● **Exercise objective**
Report each line of the entries below that includes "root".
### Exercise materials ###
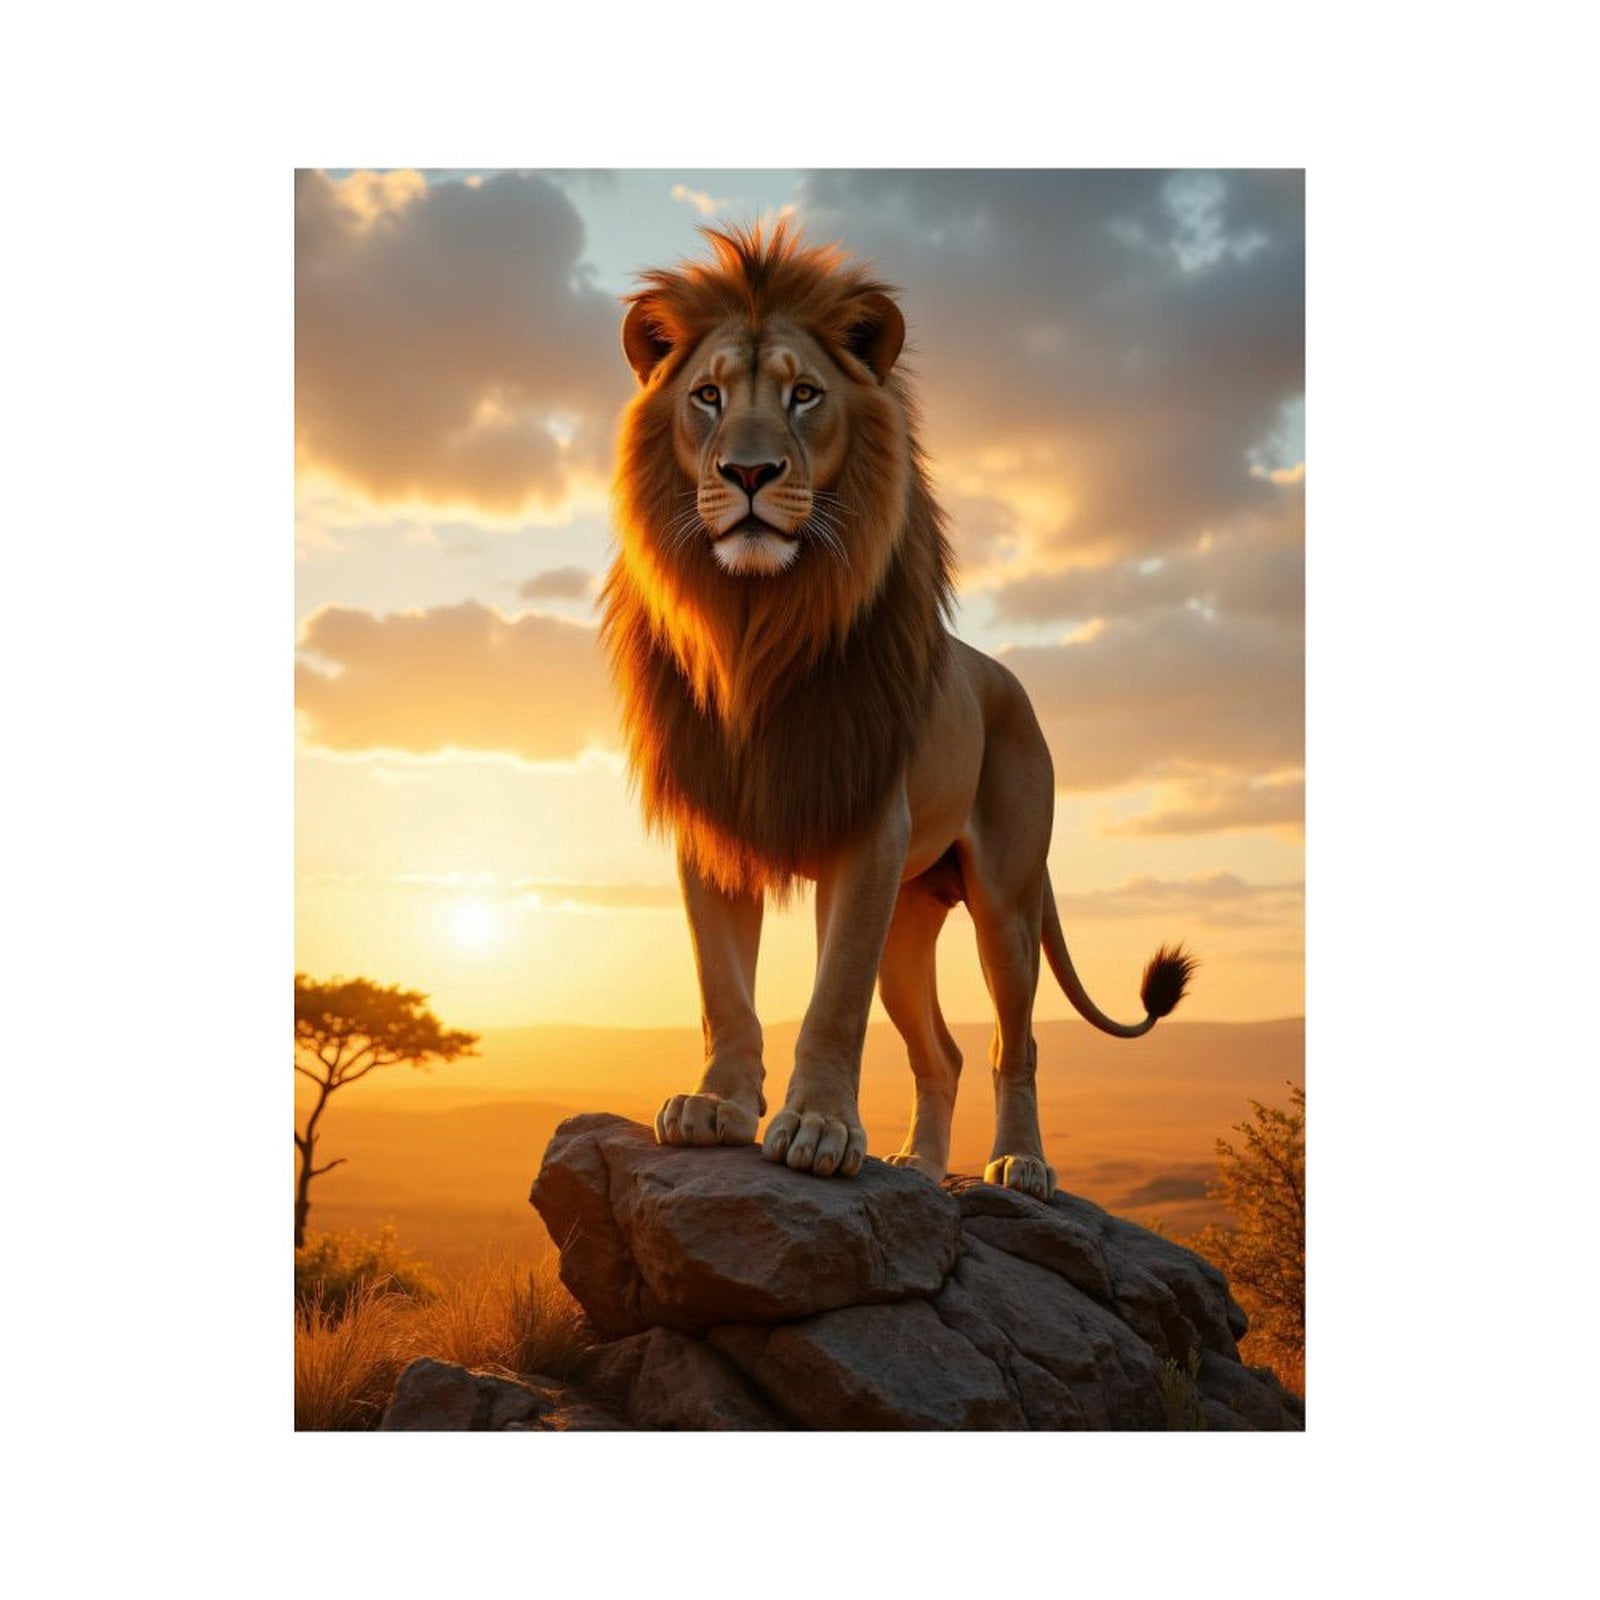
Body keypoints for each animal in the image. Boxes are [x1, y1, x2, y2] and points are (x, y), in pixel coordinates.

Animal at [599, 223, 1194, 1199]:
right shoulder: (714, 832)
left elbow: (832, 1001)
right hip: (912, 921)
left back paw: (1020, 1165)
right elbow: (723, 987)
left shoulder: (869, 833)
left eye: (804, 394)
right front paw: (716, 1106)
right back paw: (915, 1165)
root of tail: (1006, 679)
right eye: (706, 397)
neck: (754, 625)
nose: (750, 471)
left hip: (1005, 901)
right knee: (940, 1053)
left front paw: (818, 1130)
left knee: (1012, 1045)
###
### Exercise materials ###
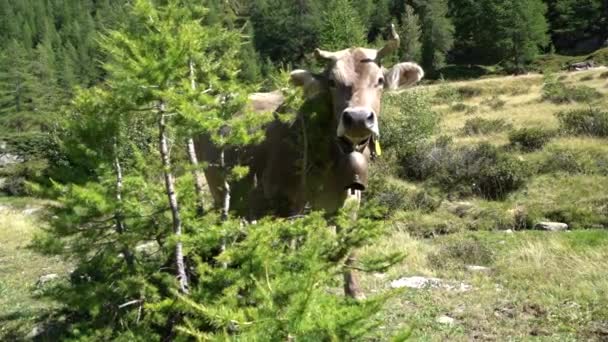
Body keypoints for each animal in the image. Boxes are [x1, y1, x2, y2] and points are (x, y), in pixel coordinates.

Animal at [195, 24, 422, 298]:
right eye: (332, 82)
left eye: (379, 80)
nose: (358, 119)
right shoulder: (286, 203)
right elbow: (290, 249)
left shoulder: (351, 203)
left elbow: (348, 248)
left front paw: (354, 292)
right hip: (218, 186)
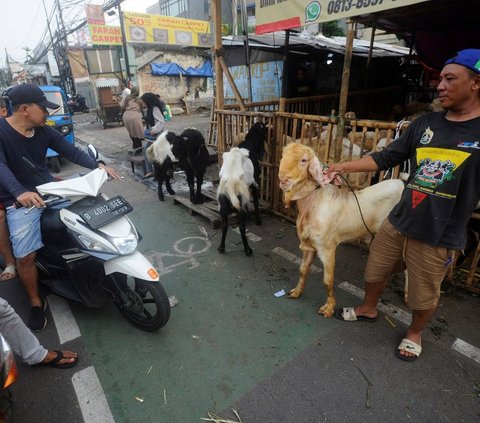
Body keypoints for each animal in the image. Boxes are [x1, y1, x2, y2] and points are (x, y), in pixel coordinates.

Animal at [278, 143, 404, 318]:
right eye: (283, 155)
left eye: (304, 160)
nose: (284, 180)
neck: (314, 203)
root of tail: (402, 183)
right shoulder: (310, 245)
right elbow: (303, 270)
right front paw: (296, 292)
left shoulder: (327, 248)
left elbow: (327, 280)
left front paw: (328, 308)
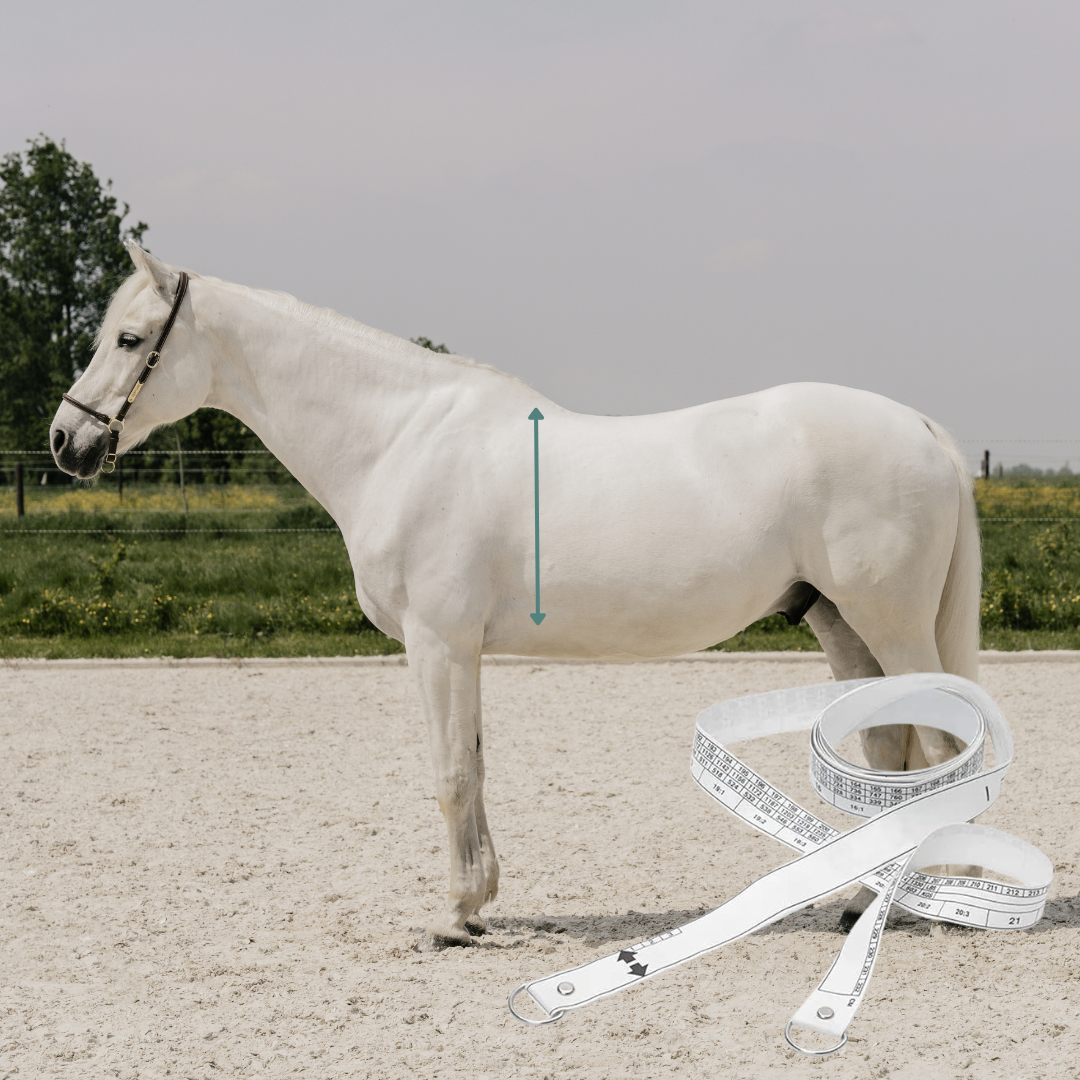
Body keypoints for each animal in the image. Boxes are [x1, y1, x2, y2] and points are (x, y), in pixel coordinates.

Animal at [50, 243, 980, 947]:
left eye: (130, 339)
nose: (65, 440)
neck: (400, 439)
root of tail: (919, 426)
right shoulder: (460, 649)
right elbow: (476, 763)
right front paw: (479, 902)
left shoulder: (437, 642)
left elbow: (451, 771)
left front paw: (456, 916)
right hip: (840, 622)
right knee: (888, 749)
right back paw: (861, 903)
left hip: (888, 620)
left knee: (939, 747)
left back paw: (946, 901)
###
### Exercise materials ###
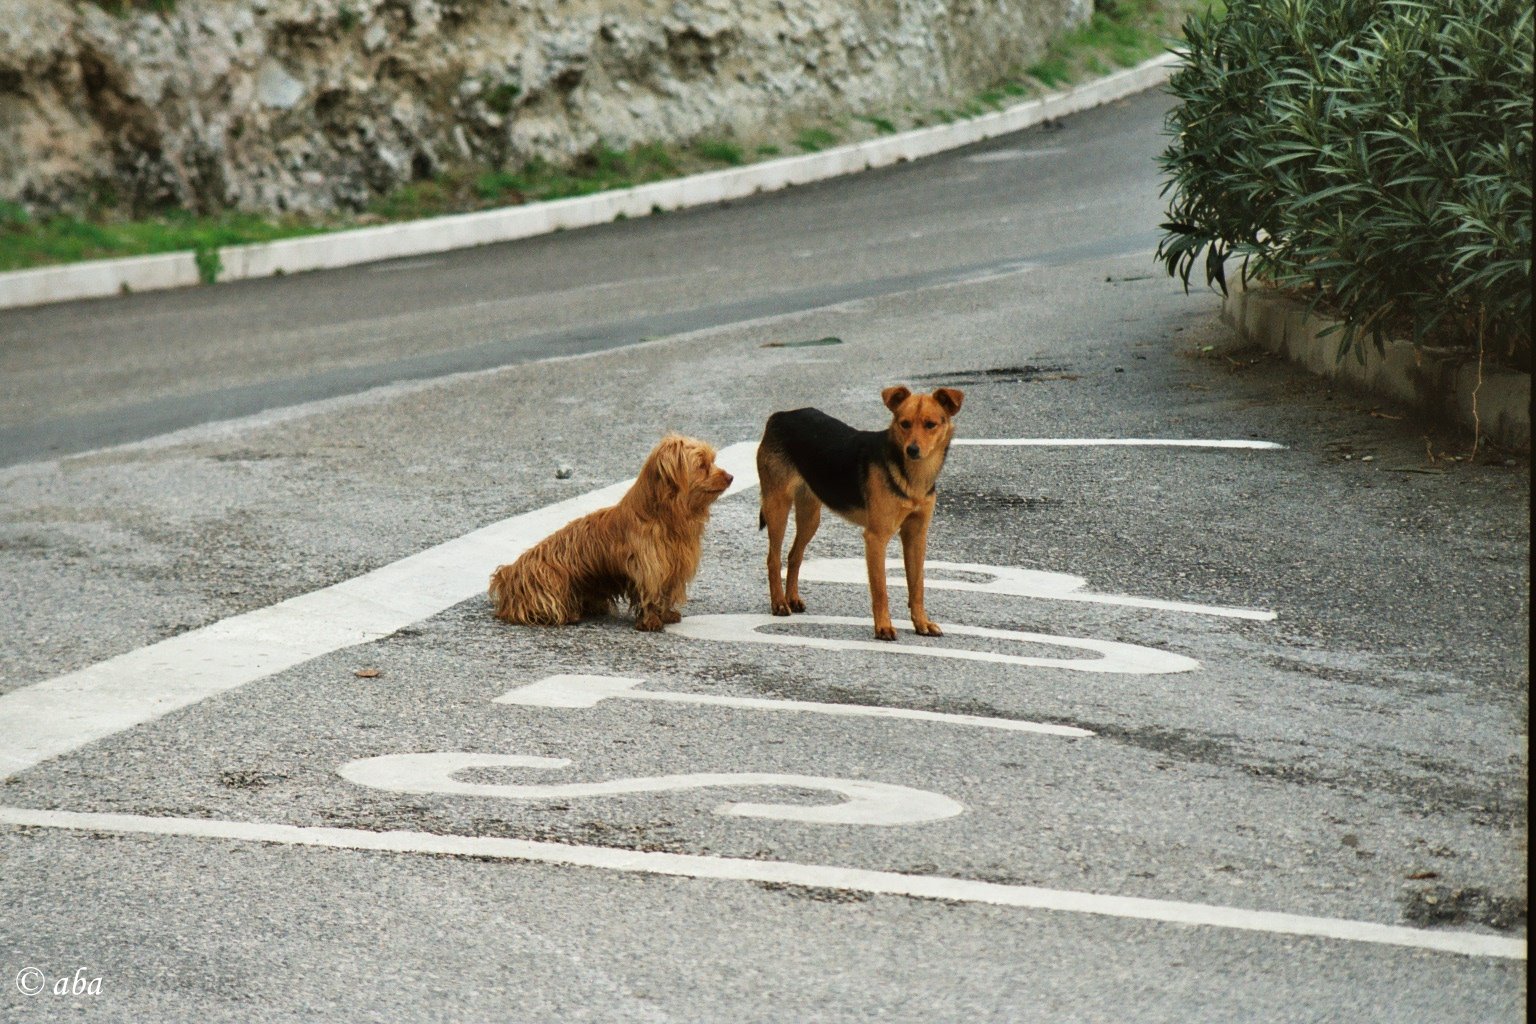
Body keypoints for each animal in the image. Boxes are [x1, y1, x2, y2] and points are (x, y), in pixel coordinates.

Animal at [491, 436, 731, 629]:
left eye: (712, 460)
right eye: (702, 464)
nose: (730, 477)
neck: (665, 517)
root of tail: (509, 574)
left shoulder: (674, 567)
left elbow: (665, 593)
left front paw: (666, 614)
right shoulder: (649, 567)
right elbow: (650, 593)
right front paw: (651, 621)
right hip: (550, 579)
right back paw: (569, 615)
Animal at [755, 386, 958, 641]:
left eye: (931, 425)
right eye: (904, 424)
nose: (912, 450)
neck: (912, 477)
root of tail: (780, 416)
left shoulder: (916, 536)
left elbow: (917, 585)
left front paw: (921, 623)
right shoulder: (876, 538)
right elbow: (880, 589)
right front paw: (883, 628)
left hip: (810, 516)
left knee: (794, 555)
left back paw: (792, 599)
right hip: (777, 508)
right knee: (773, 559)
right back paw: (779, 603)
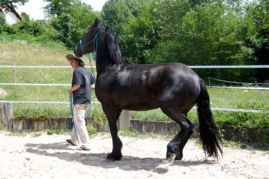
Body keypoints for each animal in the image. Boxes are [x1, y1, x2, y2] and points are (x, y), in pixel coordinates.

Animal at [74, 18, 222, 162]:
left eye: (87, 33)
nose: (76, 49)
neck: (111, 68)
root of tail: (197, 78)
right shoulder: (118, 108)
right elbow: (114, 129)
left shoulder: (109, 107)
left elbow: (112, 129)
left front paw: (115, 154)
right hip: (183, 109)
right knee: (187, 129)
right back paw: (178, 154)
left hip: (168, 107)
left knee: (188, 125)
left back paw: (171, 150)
###
● **Written response**
root of tail: (1006, 679)
root of tail: (402, 183)
root of tail: (919, 426)
root of tail: (509, 574)
root of tail: (780, 416)
root of tail: (197, 78)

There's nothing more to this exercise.